Des ténèbres à la lumière ! Ce n’est pas à Maurice Kamto, Christian Penda Ekoka, Albert Dzongang, Paul Eric Kingue, Valsero ou encore Me Ndoki, qu’on ira apprendre cet aphorisme. Puisqu’ils en sont désormais des spécimens vivants et des témoins de cette boutade qui dit que rien ne vaut la liberté. Tout ce beau monde et plus d’une centaine de détenus ont été libérés de prison ce 5 octobre 2019, après neuf mois de détention. Avec ses partisans, Maurice Kamto a quitté définitivement la prison centrale de la capitale Yaoundé sous une nuée de youyous, d’accolades et de chants de joie.
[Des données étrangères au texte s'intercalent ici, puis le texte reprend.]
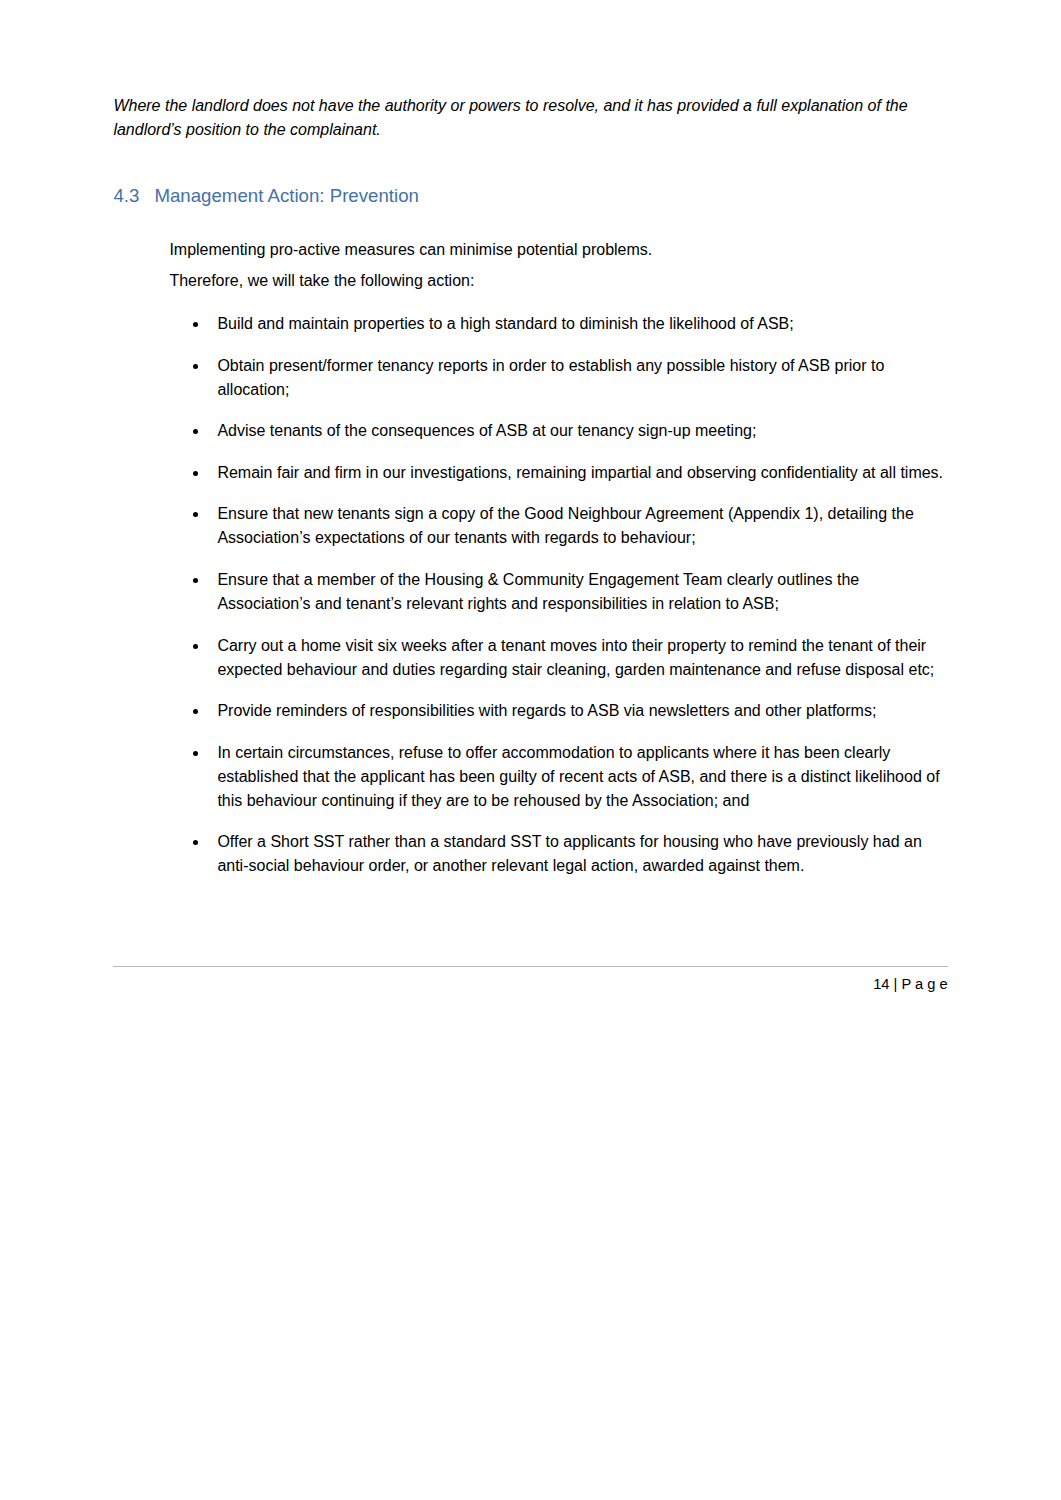Where the landlord does not have the authority or powers to resolve, and it has provided a full explanation of the landlord’s position to the complainant.
4.3 Management Action: Prevention
Implementing pro-active measures can minimise potential problems.
Therefore, we will take the following action:
Build and maintain properties to a high standard to diminish the likelihood of ASB;
Obtain present/former tenancy reports in order to establish any possible history of ASB prior to allocation;
Advise tenants of the consequences of ASB at our tenancy sign-up meeting;
Remain fair and firm in our investigations, remaining impartial and observing confidentiality at all times.
Ensure that new tenants sign a copy of the Good Neighbour Agreement (Appendix 1), detailing the Association’s expectations of our tenants with regards to behaviour;
Ensure that a member of the Housing & Community Engagement Team clearly outlines the Association’s and tenant’s relevant rights and responsibilities in relation to ASB;
Carry out a home visit six weeks after a tenant moves into their property to remind the tenant of their expected behaviour and duties regarding stair cleaning, garden maintenance and refuse disposal etc;
Provide reminders of responsibilities with regards to ASB via newsletters and other platforms;
In certain circumstances, refuse to offer accommodation to applicants where it has been clearly established that the applicant has been guilty of recent acts of ASB, and there is a distinct likelihood of this behaviour continuing if they are to be rehoused by the Association; and
Offer a Short SST rather than a standard SST to applicants for housing who have previously had an anti-social behaviour order, or another relevant legal action, awarded against them.
14 | P a g e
Entre les chaleureuses retrouvailles avec la famille, les parents, les amis et les proches doublées de l’accueil tonitruant à eux réservés à la fin de la brève audience sanctionnant leur remise en liberté, c’est une marée humaine qui a investi l’entrée du Tribunal militaire ce samedi. Cette foule qui scandait à tout rompre : « Kamto président », n’a pas caché sa joie de revoir ceux que beaucoup qualifient de « héros ». Même les agents de la Police et les forces de défense et de sécurité déployés sur les lieux pour tenter de contenir et d’encadrer ce peuple en liesse, ont été finalement débordés.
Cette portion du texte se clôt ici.